To: Steve who wrote (49002)2/16/2001 6:10:46 PM
From: Wyätt Gwyön  Read Replies (1) | Respond to of 77400
 
save your busywork for school. for education, try reading Devil Take the Hindmost.
Depression was caused by the enormous runup in credit PRIOR TO THE CRASH. Just like today.



To: Steve who wrote (49002)2/16/2001 6:18:58 PM
From: SouthFloridaGuy  Read Replies (1) | Respond to of 77400
 
Dude, the Great Depression, the 80's Japanese bubble, and the US Bubble of 95-2000 were created by one thing and one thing alone:

Easy CREDIT, which led to highly leveraged consumers and corporations, which created MalInvestment and economic imbalances, which creates a huge deleveraging process.

The difference between Japan and the U.S. is that they are net creditors and we are debtors, which ultimately means that the deleveraging process will come at the expense of inflation and the Dollar.

If the Fed wants to save the dollar (which it doesn't appear that they care about), they will have to behold strict monetary pollicy at the expense of the US consumer - this will cause a sharper pain but ultimately get us out of the inevitable deleveraging a lot faster; Volker would have done it, but Greenspam is another story.

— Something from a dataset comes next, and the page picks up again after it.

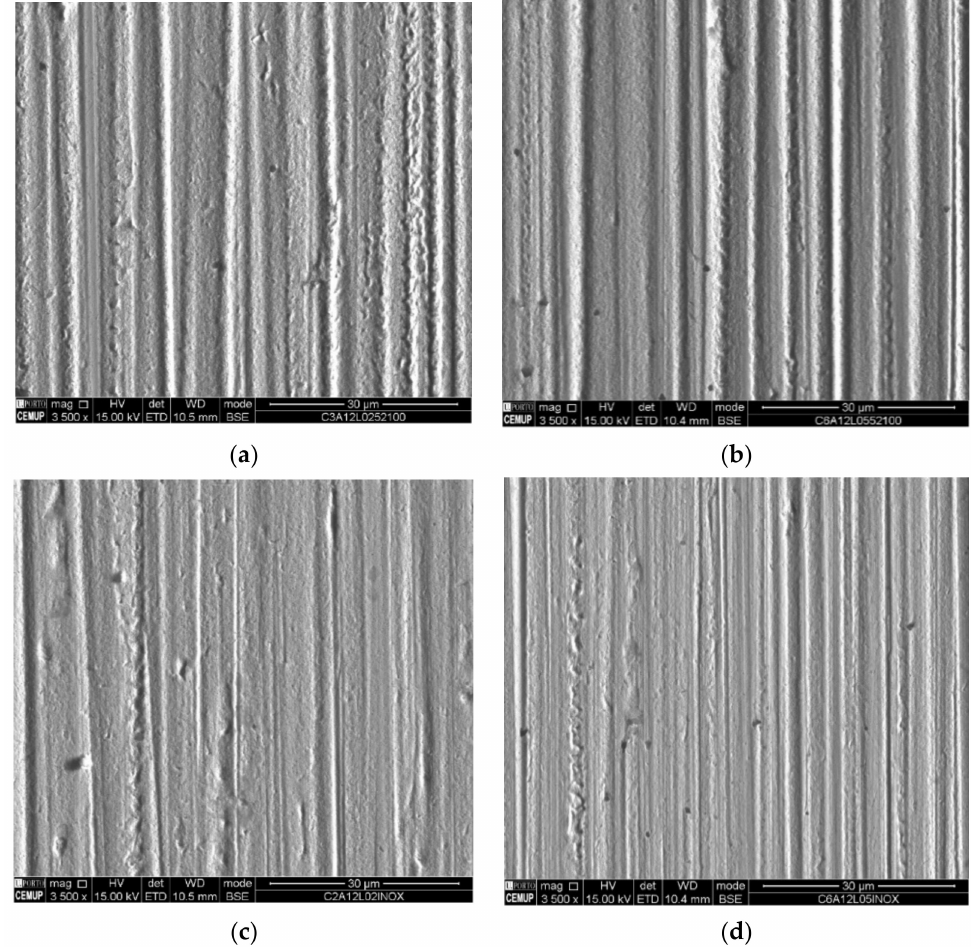
Figure 15. Evolution of the groove marks visible on the craters by SEM for the alumina (1 µ m) abrasive: ( a ) AISI 52100; load 0.2 N, ( b ) AISI 52100; load 0.5 N, ( c ) SS AISI 304; load 0.2 N, ( d ) SS AISI 304; load 0.5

To: Steve who wrote (49002)2/18/2001 4:30:42 PM
From: chic_hearne  Respond to of 77400
 
What single event or series of events contributed the most to creating the nearly decade long Great Depression:

A. The Federal Reserve raising short term interest rates.
B. The Stock Market Crash of 1929
C. Hoover's lack of action in proposing a fiscal stimulus.
D. The failure of the Bank of the United States (a private institution)


B. I'm a cynic. I think the market crash affected the psychology of the country and the world and lead to everything else.

Food for thought:

Do the high profit margins and growth rates in software production justify a higher P/E than the historical P/E of the technology sector prior to the advent of firms e.g., Microsoft or Oracle?


Of course I believe a company of those qualities deserves a higher historical P/e. But I don't believe Oracle or Softie qualify, ever took a close look at the financials???

The real million dollar question is this, if you can answer this correctly, you win my super duper prize:

Valuations didn't matter on the way up, so why should they matter on the way down?